Attenzione, la tregua sui mercati è finita.Anche per l’Italia, temo, come dimostra questo grafico di
Diapason su dati Bloomberg. Compara la crescita delle sofferenze bancarie italiane (linea nera) con lo spread tra Btp e Bund tedeschi (linea rossa), ultimamente molto basso e totalmente assente da scossoni. Bene, negli ulitmi giorni invece sia il vostro spread che quello portoghese e spagnolo, i cosiddetti “periferici”, hanno conosciuto aumenti nell’ordine di una decine di punti base e il trend sembra proseguire. Come mai, forse gli acquisti giapponesi sono rallentati? No, non sono mai iniziati. I fondi nipponici stanno comprando in lira turca, pesos messicano e real brasiliano, non nell’eurozona. I fondi pensione spagnoli, invece, non possono più acquistare, perché sono all-in al 100% nel debito del loro Paese.

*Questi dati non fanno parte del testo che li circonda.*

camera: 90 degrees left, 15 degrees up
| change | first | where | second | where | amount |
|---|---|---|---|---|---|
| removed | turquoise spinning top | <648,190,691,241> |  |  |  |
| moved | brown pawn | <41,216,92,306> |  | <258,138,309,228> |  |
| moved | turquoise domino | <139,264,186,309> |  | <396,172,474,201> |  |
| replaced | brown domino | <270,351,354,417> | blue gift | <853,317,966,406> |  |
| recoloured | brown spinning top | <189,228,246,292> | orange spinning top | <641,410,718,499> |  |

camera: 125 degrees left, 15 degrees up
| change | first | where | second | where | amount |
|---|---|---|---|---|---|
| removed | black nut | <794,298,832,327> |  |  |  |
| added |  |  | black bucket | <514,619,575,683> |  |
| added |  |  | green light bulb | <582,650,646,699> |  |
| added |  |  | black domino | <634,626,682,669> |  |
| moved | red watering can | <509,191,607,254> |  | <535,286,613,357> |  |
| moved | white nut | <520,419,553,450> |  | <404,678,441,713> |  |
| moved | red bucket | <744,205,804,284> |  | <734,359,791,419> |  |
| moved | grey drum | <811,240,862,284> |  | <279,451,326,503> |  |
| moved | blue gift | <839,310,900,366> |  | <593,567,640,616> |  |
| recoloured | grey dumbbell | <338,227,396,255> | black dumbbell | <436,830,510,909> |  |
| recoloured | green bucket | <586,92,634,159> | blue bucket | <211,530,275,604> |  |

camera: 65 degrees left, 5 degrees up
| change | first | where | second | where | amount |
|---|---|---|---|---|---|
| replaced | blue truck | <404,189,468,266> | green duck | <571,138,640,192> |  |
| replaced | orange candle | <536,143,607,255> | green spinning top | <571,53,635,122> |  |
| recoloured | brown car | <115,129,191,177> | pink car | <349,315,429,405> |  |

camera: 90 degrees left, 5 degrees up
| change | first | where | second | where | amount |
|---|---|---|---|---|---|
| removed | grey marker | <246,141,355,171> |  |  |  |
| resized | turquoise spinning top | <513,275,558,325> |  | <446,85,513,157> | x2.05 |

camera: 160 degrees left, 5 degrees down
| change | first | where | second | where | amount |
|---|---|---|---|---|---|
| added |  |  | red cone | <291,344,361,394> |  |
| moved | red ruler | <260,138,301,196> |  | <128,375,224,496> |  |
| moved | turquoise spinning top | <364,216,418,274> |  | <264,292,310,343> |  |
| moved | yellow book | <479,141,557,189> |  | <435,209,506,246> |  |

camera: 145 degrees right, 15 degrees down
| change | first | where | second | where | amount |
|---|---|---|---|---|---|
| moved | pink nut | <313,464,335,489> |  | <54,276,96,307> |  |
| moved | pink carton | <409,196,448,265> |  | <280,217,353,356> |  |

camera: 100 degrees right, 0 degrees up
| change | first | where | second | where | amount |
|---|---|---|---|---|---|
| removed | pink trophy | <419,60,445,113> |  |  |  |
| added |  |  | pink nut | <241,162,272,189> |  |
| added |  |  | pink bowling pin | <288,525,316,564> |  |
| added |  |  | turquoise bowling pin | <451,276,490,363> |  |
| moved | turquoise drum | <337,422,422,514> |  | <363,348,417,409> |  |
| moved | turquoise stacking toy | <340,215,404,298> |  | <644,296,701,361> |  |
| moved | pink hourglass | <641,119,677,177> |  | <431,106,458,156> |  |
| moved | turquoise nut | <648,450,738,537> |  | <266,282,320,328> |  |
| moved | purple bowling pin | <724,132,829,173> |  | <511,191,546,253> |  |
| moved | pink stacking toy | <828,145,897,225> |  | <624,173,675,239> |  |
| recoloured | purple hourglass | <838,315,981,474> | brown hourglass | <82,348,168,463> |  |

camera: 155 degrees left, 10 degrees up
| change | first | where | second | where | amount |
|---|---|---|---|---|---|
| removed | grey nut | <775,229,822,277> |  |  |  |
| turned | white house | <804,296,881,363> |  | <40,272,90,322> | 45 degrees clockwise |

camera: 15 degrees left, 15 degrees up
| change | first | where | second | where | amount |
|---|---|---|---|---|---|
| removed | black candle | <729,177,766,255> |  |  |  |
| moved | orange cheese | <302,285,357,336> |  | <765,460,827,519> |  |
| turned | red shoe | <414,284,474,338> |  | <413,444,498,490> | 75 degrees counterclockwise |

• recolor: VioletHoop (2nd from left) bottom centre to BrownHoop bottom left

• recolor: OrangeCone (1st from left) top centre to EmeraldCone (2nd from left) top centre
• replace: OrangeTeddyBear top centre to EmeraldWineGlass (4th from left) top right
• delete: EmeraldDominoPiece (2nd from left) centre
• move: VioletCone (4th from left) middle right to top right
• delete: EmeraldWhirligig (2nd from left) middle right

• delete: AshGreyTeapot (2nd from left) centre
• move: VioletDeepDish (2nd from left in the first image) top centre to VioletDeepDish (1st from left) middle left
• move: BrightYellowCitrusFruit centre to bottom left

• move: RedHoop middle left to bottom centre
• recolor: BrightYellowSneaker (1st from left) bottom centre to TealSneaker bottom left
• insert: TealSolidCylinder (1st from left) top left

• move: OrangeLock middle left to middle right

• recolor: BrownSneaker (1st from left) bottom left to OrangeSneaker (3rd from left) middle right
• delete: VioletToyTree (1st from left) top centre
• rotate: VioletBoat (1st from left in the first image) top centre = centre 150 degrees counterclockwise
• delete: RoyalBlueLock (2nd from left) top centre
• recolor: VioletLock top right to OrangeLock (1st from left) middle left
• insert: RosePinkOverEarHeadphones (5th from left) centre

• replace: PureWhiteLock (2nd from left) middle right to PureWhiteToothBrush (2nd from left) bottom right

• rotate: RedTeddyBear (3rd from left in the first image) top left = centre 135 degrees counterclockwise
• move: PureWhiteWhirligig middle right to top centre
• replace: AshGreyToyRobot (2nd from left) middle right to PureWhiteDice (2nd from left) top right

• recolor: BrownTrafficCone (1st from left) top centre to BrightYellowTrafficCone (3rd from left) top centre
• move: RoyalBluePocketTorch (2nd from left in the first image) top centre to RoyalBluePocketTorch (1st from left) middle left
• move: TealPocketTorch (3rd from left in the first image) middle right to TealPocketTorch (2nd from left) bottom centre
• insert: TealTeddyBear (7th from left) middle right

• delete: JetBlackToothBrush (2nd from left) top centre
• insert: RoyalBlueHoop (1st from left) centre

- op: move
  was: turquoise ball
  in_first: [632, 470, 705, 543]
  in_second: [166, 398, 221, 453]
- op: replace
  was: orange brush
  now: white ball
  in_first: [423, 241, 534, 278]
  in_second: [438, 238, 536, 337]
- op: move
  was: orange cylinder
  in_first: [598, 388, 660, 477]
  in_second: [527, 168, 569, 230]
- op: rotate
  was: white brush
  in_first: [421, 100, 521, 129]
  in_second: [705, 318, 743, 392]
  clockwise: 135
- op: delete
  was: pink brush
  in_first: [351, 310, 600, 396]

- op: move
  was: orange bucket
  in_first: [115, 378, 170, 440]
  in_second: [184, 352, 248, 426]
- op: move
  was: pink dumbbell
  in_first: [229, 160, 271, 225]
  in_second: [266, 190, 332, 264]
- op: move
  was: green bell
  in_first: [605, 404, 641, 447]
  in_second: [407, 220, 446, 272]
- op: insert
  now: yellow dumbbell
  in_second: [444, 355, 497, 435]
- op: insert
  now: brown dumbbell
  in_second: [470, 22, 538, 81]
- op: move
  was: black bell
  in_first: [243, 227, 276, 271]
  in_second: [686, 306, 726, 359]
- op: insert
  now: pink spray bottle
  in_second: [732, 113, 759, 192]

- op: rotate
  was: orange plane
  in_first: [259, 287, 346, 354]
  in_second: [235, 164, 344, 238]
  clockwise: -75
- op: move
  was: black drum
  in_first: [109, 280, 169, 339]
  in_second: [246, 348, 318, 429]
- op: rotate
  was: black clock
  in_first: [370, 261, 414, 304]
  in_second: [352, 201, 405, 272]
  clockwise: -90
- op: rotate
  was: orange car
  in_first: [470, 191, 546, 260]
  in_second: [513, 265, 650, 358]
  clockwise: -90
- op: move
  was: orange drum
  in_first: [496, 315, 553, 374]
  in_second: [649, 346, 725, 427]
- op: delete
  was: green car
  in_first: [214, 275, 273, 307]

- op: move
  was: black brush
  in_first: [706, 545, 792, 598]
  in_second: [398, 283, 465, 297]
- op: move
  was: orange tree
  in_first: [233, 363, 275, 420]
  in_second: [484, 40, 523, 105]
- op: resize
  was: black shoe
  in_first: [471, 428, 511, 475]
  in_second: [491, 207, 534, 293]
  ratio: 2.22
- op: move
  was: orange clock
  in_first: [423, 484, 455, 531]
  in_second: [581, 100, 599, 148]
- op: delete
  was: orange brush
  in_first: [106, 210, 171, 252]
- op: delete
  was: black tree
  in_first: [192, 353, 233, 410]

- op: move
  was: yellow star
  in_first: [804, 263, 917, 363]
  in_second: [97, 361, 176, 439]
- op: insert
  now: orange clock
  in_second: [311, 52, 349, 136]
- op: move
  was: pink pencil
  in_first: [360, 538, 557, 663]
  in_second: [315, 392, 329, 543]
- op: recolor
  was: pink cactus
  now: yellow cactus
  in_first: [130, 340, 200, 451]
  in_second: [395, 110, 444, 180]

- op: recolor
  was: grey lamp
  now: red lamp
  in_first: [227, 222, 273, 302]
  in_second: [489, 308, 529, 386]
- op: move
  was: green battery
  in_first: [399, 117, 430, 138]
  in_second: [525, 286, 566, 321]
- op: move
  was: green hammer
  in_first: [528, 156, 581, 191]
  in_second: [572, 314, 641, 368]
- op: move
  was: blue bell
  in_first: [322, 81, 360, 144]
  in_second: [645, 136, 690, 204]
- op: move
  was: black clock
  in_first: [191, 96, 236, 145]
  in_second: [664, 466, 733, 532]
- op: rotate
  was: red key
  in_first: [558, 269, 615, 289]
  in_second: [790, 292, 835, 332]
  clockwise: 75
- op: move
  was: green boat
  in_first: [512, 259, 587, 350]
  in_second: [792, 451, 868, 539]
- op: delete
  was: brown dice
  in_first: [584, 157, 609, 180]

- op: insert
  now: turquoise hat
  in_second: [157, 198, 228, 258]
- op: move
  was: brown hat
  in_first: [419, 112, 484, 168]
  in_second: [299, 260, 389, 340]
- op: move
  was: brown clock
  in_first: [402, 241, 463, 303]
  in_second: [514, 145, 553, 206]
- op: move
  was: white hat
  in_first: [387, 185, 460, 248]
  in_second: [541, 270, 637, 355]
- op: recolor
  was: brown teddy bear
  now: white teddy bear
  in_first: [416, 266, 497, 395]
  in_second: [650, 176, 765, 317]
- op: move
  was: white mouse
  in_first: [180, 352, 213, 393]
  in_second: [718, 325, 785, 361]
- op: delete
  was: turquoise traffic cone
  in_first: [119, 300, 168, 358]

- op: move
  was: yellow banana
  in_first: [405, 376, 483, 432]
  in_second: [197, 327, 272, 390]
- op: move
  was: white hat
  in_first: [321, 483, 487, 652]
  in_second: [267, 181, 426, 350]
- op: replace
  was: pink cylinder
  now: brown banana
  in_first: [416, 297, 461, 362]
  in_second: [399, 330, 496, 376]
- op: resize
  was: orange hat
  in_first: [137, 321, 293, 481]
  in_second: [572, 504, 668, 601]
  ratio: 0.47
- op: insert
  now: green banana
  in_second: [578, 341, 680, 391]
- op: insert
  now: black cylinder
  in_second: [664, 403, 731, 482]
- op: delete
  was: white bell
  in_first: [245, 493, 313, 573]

Sta accadendo ciò che è normale, ovvero con un ritardo di 6-8 settimane, dovuto all’esuberanza da ricerca del rendimento che ha drogato i mercati (grazie alla Fed e non alla Bank of Japan), gli investitori cominciano a prezzare l’aumento delle sofferenze bancarie, tramutando gli istituti di credito europei – vedi Bankia di cui abbiamo parlato prima – nel cosiddetto elefante nella stanza. Come vedete dal grafico, finora i due andamenti sono stati più o meno regolari, ovvero hanno conosciuto una medesima traiettoria. Poi, da metà del 2012, le traiettorie sono divenute nettamente divergenti: le sofferenze crescevano, lo spread si comprimeva grazie ai soldi della Bce che permettevano alle banche europee di comprare titoli di Stato, alla liquidità nel sistema e alle riserve della Fed per le filiali Usa delle banche europee che facevano lo stesso, alla promessa di
Draghi di difendere l’euro a ogni costo e in ultimo all’operazione di stimolo del Giappone, leva psicologica per portare tutti a comprare qualsiasi cosa, purché garantisse un rendimento. Bene, senza questo doping – che come ci ha fatto capire
Bernanke potrebbe finire o rallentare, mentre la
Bce non ha nemmeno gli strumenti legali per acquistare bond sovrani attraverso il fondo
ESM – l’attuale spread italiano non sarebbe attorno ai 270 punti base com’è ma, seguendo quella traiettoria tendenziale quasi sempre rispettata nel tempo, in area 615-620. Vuol dire default. Vuol dire default, vuol dire per lo Stato pagare l’8% di interessi e non il 4,16% attuale (quindi moltopiù degli attuali 80 miliardi annui di servizio del debito), vuol dire che le vostre banche, che a fine febbraio avevano in pancia la cifra record di 351,6 miliardi di titoli di Stato italiani (cifra destinata a salire, visto lo spread fermo di questi ultimi tre mesi che significa acquisti senza fine), rischiano di dover scontare a bilancio perdite di valore di quei bond che possono portare al dimezzamento del prezzo pagato. Vuol dire la fine.